- JOUW OPDRACHTEN:
1) Haal een stuk letterlijk uit het tekstfragment: begin bij de woorden "Dit voorbehoud komt" en stop na "bedraagt ƒ 100.000.".
2) Hoeveel was de goodwill van de onderneming van de firma C per 1 augustus 1993 volgens de Inspecteur in het tekstfragment hoogstens waard?

- TEKSTFRAGMENT:
Dit voorbehoud komt erop neer, dat naar de mening van de Inspecteur aan de door hem gestelde voorwaarden voor de geruisloze inbreng niet wordt voldaan. Hij is namelijk van mening dat de goodwill van de onderneming van de firma C per 1 augustus 1993 geen hogere waarde had dan ƒ 150.000. Het aandeel van belanghebbende daarin bedraagt ƒ 100.000.

7. De Inspecteur heeft belanghebbende voor het jaar 1994 een aanslag opgelegd berekend naar een belastbaar inkomen van f 1.192.287, zonder toepassing van een bijzonder tarief. Het belastbaar inkomen zoals vastgesteld door de Inspecteur omvat geen winst uit onderneming. Wel is daarin begrepen een winstuitdeling door X Beheer B.V. aan belanghebbende ten bedrage van ƒ 1.000.000(5); de Inspecteur staat op het standpunt dat X Beheer B.V. aan belanghebbende een uitdeling van f 1.000.000 heeft gedaan, door tot dat bedrag aan belanghebbende aandelen uit te reiken zonder dat daarop storting heeft plaatsgevonden of zal plaatsvinden. Op het bezwaar van belanghebbende heeft de Inspecteur de aanslag gehandhaafd.

- GEGEVENSREGELS:
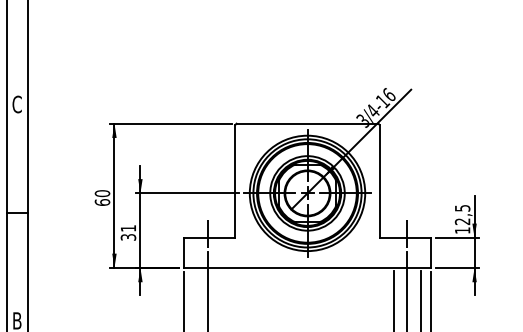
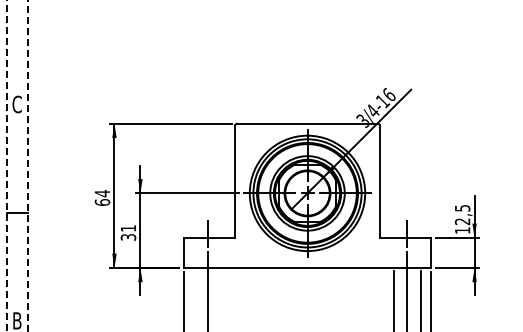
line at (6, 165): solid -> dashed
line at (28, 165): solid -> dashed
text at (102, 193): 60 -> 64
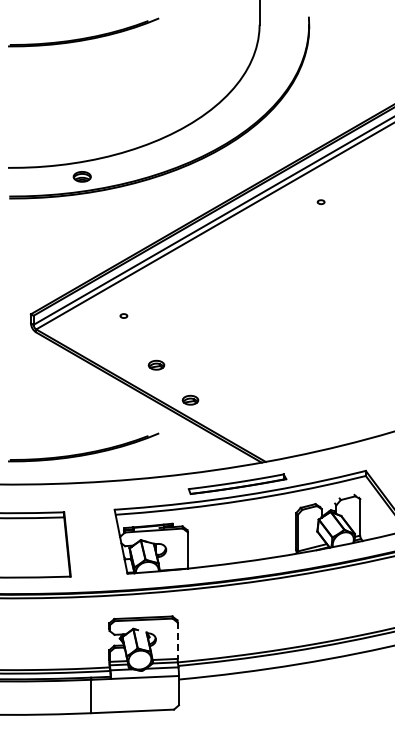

---

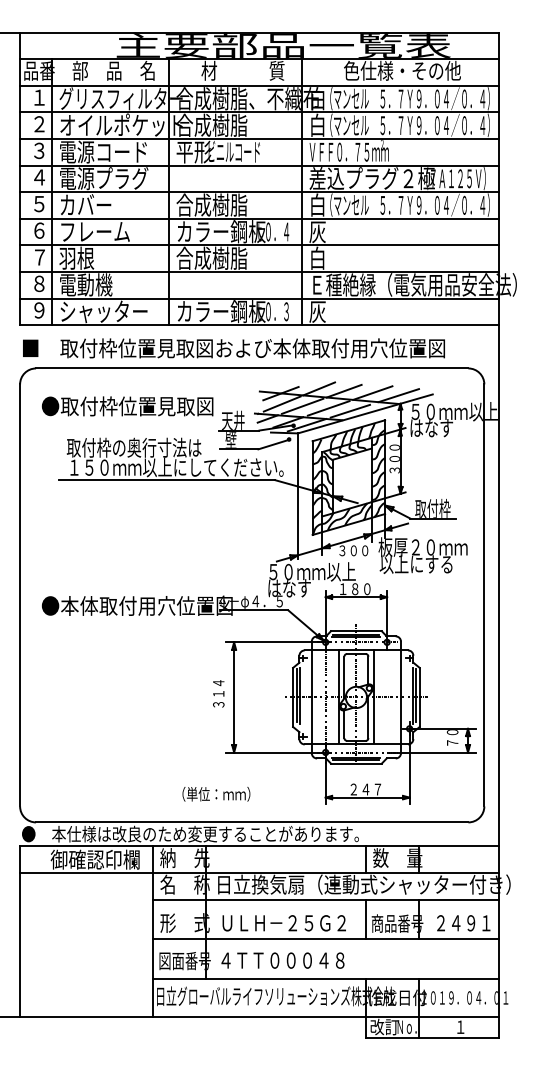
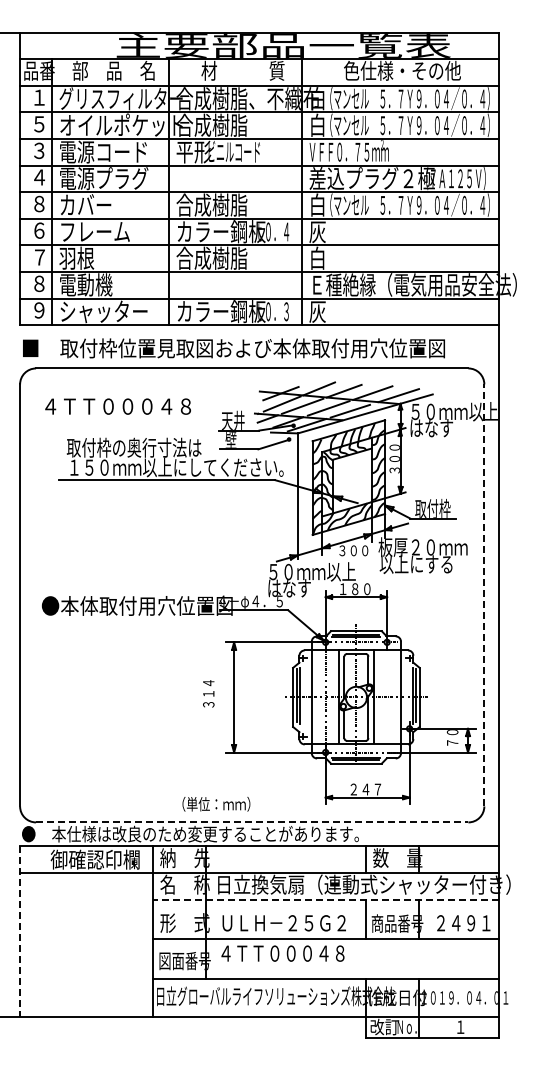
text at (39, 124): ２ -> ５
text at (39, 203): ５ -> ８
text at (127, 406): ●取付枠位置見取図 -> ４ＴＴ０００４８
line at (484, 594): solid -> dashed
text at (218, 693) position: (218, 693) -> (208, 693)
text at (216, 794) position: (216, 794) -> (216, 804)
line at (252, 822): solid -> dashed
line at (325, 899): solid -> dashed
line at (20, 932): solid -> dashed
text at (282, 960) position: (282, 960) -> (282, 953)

- ANTWOORDEN OP OPDRACHTEN:
1)
Dit voorbehoud komt erop neer, dat naar de mening van de Inspecteur aan de door hem gestelde voorwaarden voor de geruisloze inbreng niet wordt voldaan. Hij is namelijk van mening dat de goodwill van de onderneming van de firma C per 1 augustus 1993 geen hogere waarde had dan ƒ 150.000. Het aandeel van belanghebbende daarin bedraagt ƒ 100.000.

2) Niet meer dan ƒ 150.000.